Publicada no livro Bom dia para nascer, Companhia da Letras, 2011.
A praça se chama Sagrada Família. Se está pensando que eu inventei, pode passar lá e ler a placa. Hélio Pellegrino e eu nos sentávamos num banco de manhã e tome conversa fiada. Ele gostava muito de distinguir os vários verdes das folhas. Um dia, mal nos levantamos, veio um carro enlouquecido, entrou pela pracinha adentro e se espatifou no banco aos nossos olhos. Fomos salvos por alguns segundos. Práçassa Grada Família, brincou Hélio. E se persignou.
De manhãzinha, há tempos, eu ia passando quando ouvi um grito: ô gente boa! Era uma menina enfezadinha, seus 13 anos. Vai um café na padaria? Eu não podia negar, podia? Paguei o café para uns quatro ou cinco do bando. Trazia comigo jornais e revistas. Era domingo. Você vai ler isso tudo? ― me perguntou um, mais taludo. Outro quis saber quanto custou. Sim, esbanjo dinheiro com bobagem.
Outro dia, vou indo distraído. Agora, pelo Natal. Na praça ouço um alarido festivo. O mesmo bando que já vi dormindo, o sol de fora. Também com chuva. Neste caso, se abrigam debaixo da marquise da agência bancária. O grupo está mais numeroso. E sumiu a criançada de família com as babás. São meninos de rua, sim. Uns já adolescentes e até nutridos. Barulhentos, falantes, em movimento, como uma revoada de pombos disputando milho. Milho?
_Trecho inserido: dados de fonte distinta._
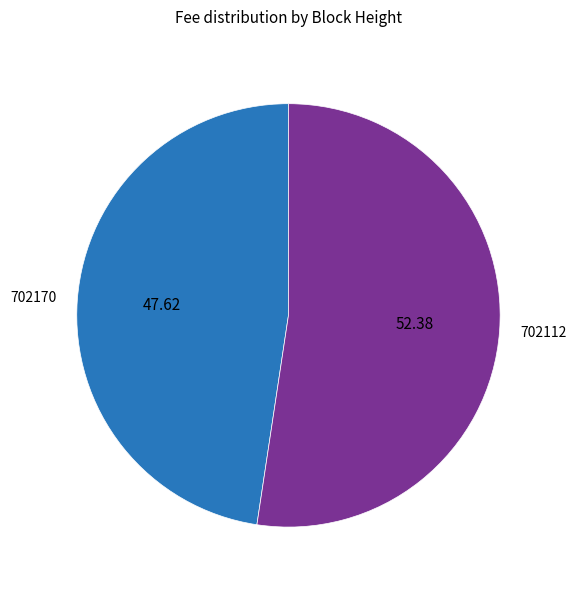

True or false: 702170 accounts for 33% of the total.

False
Um baita bolo de chocolate. Apetitosíssimo, servido em prato de cristal.
Palavra de honra. Fui ver de perto. Uma linda moça de seus vinte e poucos anos. Vi depois o jovem marido à distância. Aprovava sorrindo a extravagância. Puxei conversa. Como é que é a resposta? São simpáticos, brincalhões. Agora acabou, disse ela alto, com autoridade. Alguns ainda comiam escondido, se lambuzavam de chocolate. Uma garotinha tentava esconder o seu pedaço na sainha rasgada. À noite, me disse a moça, tenho medo. Nunca se sabe, né?
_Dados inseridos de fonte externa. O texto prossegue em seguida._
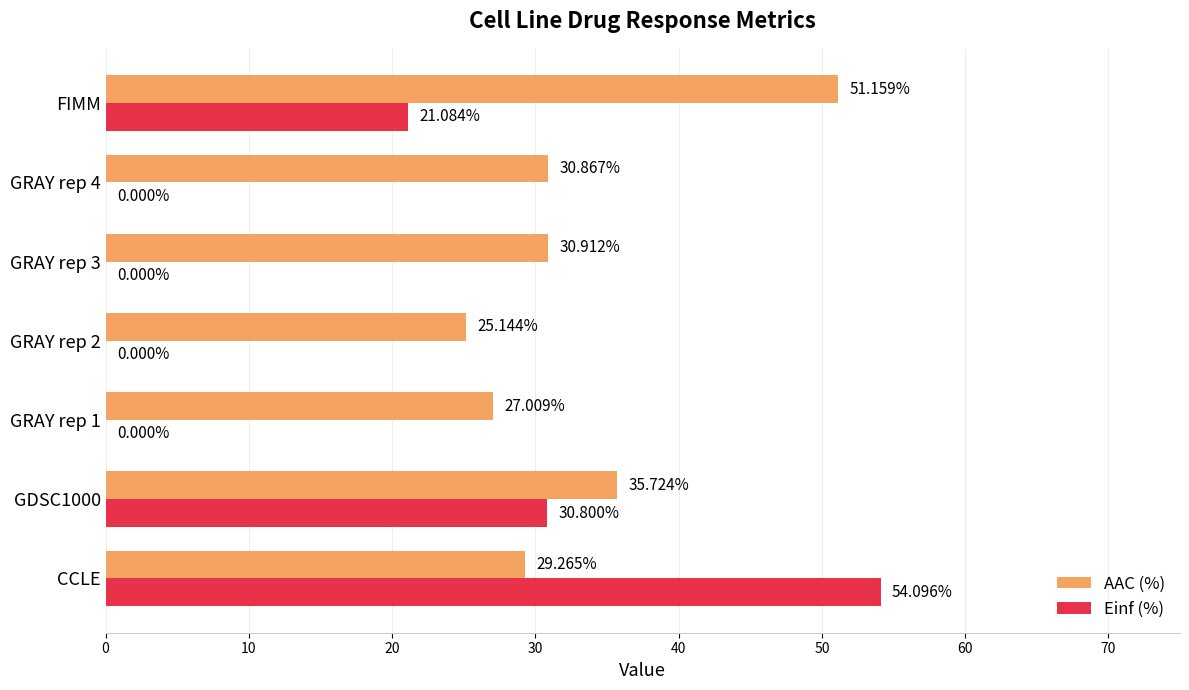

Which series has the largest total across all categories?

AAC (%)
A narrativa está em Lucas 2, 7.12. Não havia lugar para eles na estalagem. Maria enfaixou o seu filho e o reclinou em uma manjedoura. Manjedoura é um tabuleiro em que se dá comida aos animais. Por sinal, lá estavam o burro e o boi. Era de noite. Noite feliz, noite ditosa. Agora é de manhã e faz calor. Me lembrei do auto da Cecília Meirelles: “Levamos cocadas, / levamos cuscuz / e bolo de milho / pra dar a Jesus”. Na esquina, antes de dar o braço ao marido, a moça acenou para o bando. E sorria, feliz.